Agreement with RIOC and New Hiring

Is the Roosevelt Island Ferry Ready to Roll?

Updated 1 year ago David Stone
Brooklyn Navy Yard, Homeport for Citywide Ferry Services
Brooklyn Navy Yard, Homeport for Citywide Ferry Services
Photo courtesy of the New York City Mayor's Office

Citywide Ferry Service announced openings for 200 jobs as it gears up for launching expanded services, including to Roosevelt Island, this summer. It was time to check in with RIOC about the agreement Susan Rosenthal, President and CEO, said was near completion at the October board meeting.

"Yes, the MOU was executed," replied RIOC's lead legal counsel Jaci Flug.

An MOU is a "memorandum of understanding," a kind of gentlemen's agreement that, for various reasons, falls short of a binding contract. MOUs can keep a process requiring multiple party agreements moving ahead, agreeing on mutually acceptable points, until a fully enforceable contract can be put in place.

Vice President of Operations Shelton J. Haynes answered an earlier inquiry, "As an update, RIOC entered into an MOU with the city for this project. After speaking with our contact from the New York City Economic Development Corporation (NYCEDC), we were informed that the ferry is on schedule to open this summer," in other words, on time.
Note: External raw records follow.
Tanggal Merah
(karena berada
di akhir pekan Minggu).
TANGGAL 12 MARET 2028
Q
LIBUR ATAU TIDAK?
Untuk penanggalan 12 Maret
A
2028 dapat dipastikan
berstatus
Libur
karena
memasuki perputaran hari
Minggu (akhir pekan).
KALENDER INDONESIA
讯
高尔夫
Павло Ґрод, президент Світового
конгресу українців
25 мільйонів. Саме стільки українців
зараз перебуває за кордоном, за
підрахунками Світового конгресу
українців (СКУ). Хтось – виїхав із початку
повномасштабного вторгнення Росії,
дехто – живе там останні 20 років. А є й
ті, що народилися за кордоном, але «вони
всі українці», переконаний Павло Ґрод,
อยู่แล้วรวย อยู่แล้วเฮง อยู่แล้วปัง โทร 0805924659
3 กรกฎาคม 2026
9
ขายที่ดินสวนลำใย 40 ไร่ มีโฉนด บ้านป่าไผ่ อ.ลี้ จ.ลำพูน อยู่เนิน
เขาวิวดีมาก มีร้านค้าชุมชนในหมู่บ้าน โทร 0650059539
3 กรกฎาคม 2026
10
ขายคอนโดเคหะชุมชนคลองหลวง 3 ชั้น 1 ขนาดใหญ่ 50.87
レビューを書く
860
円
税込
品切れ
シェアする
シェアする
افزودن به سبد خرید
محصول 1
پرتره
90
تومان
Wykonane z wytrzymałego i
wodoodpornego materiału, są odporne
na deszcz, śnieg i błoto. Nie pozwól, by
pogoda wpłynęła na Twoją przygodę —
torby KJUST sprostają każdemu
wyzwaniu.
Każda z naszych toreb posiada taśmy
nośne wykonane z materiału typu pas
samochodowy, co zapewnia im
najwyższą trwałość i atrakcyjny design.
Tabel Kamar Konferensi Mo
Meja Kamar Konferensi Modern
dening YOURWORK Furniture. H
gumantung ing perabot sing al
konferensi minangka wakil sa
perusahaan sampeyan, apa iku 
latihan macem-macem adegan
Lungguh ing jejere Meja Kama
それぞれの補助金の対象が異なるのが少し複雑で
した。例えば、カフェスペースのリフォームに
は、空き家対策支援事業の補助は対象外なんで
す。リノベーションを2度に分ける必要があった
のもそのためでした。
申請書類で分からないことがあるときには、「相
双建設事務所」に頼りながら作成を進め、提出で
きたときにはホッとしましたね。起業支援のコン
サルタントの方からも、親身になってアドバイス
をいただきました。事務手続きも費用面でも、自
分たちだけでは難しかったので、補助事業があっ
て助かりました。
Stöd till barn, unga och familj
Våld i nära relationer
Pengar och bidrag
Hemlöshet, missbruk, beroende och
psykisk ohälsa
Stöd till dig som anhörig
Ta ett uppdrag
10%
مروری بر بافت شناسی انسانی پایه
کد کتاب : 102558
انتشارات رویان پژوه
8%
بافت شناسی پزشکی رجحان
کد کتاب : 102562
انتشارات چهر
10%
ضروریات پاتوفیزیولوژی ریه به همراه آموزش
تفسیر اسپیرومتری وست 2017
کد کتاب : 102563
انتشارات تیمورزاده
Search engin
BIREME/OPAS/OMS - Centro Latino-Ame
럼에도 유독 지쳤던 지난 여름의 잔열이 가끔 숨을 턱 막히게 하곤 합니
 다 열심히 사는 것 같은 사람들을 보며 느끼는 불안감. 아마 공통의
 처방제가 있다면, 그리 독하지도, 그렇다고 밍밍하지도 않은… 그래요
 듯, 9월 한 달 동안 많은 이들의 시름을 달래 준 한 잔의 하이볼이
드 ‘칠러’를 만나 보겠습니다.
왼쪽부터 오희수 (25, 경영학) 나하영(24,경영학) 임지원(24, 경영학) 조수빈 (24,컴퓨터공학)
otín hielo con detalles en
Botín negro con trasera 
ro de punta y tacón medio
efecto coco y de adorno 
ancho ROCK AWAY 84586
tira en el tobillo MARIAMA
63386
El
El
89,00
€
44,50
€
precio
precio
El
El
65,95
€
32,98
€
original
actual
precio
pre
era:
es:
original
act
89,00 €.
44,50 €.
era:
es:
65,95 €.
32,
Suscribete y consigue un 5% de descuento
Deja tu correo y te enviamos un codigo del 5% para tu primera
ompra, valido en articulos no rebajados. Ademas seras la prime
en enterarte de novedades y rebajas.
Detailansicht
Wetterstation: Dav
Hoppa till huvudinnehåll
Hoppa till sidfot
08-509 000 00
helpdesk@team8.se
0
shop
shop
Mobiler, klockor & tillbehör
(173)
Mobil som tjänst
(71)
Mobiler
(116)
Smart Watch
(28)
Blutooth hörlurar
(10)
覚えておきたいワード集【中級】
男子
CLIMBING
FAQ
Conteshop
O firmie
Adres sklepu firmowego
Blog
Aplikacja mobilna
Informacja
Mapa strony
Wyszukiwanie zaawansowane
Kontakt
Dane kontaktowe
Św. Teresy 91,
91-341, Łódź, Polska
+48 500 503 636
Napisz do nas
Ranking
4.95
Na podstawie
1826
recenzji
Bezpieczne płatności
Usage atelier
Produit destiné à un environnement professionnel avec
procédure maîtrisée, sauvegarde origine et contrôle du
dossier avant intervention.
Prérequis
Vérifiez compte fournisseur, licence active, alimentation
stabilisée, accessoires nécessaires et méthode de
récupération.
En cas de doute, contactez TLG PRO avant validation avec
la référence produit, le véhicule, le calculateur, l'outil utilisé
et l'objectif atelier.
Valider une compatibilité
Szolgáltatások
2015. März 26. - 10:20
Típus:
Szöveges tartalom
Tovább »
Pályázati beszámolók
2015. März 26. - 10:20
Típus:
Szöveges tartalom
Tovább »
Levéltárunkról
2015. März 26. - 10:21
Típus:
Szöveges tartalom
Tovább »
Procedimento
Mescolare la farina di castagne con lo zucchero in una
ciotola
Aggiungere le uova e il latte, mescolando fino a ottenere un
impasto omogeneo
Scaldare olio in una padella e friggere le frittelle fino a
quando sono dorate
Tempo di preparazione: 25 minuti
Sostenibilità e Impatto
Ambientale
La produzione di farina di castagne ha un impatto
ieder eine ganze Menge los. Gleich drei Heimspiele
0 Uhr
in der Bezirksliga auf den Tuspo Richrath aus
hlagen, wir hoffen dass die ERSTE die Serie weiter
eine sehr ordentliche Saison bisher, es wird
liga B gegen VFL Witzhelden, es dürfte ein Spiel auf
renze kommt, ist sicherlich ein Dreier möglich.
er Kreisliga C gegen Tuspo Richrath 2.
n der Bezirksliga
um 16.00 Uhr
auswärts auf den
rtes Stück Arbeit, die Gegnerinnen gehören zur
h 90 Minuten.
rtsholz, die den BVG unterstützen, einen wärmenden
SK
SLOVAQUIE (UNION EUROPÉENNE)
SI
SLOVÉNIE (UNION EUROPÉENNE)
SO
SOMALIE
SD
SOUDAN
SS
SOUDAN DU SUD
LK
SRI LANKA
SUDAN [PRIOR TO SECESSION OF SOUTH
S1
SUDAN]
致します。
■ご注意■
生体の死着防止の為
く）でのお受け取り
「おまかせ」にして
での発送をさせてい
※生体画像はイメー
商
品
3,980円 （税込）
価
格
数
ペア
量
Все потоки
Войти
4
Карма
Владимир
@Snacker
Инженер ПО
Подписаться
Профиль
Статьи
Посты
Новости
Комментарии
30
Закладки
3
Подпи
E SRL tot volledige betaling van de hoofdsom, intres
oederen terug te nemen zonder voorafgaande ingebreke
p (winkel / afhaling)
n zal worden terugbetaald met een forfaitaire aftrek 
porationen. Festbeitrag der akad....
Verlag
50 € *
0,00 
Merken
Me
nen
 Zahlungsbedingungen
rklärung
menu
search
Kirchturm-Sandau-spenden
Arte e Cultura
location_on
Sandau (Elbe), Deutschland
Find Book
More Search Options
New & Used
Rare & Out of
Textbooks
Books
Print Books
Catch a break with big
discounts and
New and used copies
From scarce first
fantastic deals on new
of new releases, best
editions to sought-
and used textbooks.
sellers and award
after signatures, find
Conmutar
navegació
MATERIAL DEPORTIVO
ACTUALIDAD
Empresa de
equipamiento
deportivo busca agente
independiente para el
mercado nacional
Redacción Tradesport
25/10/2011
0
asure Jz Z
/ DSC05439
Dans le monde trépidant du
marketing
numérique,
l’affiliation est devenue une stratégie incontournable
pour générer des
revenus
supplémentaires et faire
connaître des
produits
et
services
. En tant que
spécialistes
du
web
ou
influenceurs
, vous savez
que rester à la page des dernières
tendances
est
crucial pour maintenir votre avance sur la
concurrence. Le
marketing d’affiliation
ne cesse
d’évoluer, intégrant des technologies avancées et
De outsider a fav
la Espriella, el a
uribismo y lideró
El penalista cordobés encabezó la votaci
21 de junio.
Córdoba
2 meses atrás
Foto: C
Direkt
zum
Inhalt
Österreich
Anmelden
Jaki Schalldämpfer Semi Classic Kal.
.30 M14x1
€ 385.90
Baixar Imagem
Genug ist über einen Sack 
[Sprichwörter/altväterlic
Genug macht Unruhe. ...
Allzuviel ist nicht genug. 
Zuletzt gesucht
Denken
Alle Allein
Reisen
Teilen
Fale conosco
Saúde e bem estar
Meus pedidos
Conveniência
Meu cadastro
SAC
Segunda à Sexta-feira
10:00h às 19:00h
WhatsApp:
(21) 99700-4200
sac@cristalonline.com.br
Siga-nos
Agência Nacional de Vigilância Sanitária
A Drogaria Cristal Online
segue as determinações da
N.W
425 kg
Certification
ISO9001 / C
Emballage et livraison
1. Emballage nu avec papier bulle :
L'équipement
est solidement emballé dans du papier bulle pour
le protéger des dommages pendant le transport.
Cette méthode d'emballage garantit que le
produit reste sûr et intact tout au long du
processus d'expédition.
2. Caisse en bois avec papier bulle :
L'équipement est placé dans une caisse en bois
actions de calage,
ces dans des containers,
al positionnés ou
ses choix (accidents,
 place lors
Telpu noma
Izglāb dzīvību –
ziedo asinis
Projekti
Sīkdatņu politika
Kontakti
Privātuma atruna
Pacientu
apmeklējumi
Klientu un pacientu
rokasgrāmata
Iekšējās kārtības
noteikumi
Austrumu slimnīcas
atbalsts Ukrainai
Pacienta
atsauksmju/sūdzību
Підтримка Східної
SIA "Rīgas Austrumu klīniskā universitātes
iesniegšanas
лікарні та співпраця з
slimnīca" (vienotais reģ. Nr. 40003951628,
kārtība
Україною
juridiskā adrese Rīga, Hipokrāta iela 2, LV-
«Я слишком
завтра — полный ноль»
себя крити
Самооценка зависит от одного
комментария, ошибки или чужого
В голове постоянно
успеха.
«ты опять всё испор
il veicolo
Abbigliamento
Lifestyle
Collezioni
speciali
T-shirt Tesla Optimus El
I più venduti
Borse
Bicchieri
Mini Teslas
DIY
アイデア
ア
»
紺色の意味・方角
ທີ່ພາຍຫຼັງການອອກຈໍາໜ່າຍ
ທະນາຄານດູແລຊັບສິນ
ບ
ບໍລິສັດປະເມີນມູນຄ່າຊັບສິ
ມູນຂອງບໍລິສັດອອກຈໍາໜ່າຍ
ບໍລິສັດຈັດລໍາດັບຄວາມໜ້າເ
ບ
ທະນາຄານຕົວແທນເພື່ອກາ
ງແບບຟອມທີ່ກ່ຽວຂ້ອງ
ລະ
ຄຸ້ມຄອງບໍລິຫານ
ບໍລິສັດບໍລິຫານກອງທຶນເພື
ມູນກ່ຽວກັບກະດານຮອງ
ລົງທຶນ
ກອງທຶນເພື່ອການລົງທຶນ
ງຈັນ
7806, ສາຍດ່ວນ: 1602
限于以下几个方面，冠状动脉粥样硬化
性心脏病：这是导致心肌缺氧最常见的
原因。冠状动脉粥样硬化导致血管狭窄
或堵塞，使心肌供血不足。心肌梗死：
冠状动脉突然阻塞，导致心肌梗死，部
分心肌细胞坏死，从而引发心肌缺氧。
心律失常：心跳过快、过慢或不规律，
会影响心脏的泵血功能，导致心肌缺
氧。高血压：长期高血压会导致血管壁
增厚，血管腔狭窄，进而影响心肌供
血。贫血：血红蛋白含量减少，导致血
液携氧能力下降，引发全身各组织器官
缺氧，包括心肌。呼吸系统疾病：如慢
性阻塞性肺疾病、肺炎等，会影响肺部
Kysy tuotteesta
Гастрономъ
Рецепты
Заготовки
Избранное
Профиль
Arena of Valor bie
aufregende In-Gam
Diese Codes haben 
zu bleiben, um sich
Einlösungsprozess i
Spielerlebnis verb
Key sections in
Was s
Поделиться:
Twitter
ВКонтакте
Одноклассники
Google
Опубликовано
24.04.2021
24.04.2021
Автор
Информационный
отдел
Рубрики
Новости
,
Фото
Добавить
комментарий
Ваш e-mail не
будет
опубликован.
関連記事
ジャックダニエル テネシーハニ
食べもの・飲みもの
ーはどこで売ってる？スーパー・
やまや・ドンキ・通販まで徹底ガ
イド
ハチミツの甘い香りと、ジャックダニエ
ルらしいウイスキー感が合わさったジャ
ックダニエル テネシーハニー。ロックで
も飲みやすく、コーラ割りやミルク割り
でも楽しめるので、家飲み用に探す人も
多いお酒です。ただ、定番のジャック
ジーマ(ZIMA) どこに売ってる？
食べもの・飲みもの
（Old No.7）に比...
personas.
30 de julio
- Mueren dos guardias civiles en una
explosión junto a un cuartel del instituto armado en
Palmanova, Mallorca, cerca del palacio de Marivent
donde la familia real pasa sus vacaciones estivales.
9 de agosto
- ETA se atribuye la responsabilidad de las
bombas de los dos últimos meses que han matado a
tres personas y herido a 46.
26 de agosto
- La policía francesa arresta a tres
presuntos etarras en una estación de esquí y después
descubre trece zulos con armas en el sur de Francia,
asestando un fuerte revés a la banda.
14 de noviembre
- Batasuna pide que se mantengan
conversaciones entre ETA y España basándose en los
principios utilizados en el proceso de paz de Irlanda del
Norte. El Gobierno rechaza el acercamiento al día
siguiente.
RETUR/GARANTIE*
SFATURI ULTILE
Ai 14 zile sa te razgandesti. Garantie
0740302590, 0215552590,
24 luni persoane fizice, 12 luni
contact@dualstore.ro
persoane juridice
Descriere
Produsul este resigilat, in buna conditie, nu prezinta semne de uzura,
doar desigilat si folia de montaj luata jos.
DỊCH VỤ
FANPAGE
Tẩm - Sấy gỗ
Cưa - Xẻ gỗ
Mayor Bill de Blasio's ambitious Citywide Ferry Service designs will bring long awaited services to Roosevelt Island. An extension of the existing East River Ferry system adds a new route that begins in Astoria, floats south to a soon to be built landing behind the old Goldwater Hospital steam plant, then moves on to a second new landing near the historic gantries in Long Island City before crossing to Manhattan at 34th Street.

The trip from Roosevelt Island to LIC will take seven minutes, including docking times, and the ride from there to Midtown, another six minutes. 34th Street is a major hub for the system and connections from there will take you south to lower Manhattan and Brooklyn.

At the onset, Citywide Ferry Service will cost the same as a single subway ride, $2.75, although transfers and Metrocards will not be honored. The system is expected to cost the city millions in subsidies for operations along with its initial cost for construction and equipment.

Although expanded waterway travel is discussed as part of an effort to relieve currently overstressed mass transit systems, relief for Roosevelt Island subway and Tram riders is expected to be insignificant. Ferries will dock here about once every half-hour and can carry only 150 passengers, at any one time, from and to all destinations.

But for some, the convenience will be considerable as it speeds commuting time to Midtown and Wall Street and offers ready access at all hours to otherwise less easily accessed areas like Gantry Park, just across the East River in Long Island City, previously accessible only by car.

One thing some local residents will need to begin getting used to is that, despite previous denials, the name for the Roosevelt Island docking station is evolving. In yesterday's press release from the mayor's office, it was "Roosevelt Island (Cornell Tech)." The designation is reasonable and more accurate, but there will be complaints, especially from those fearing that the campus will so overshadow the community as to make it invisible.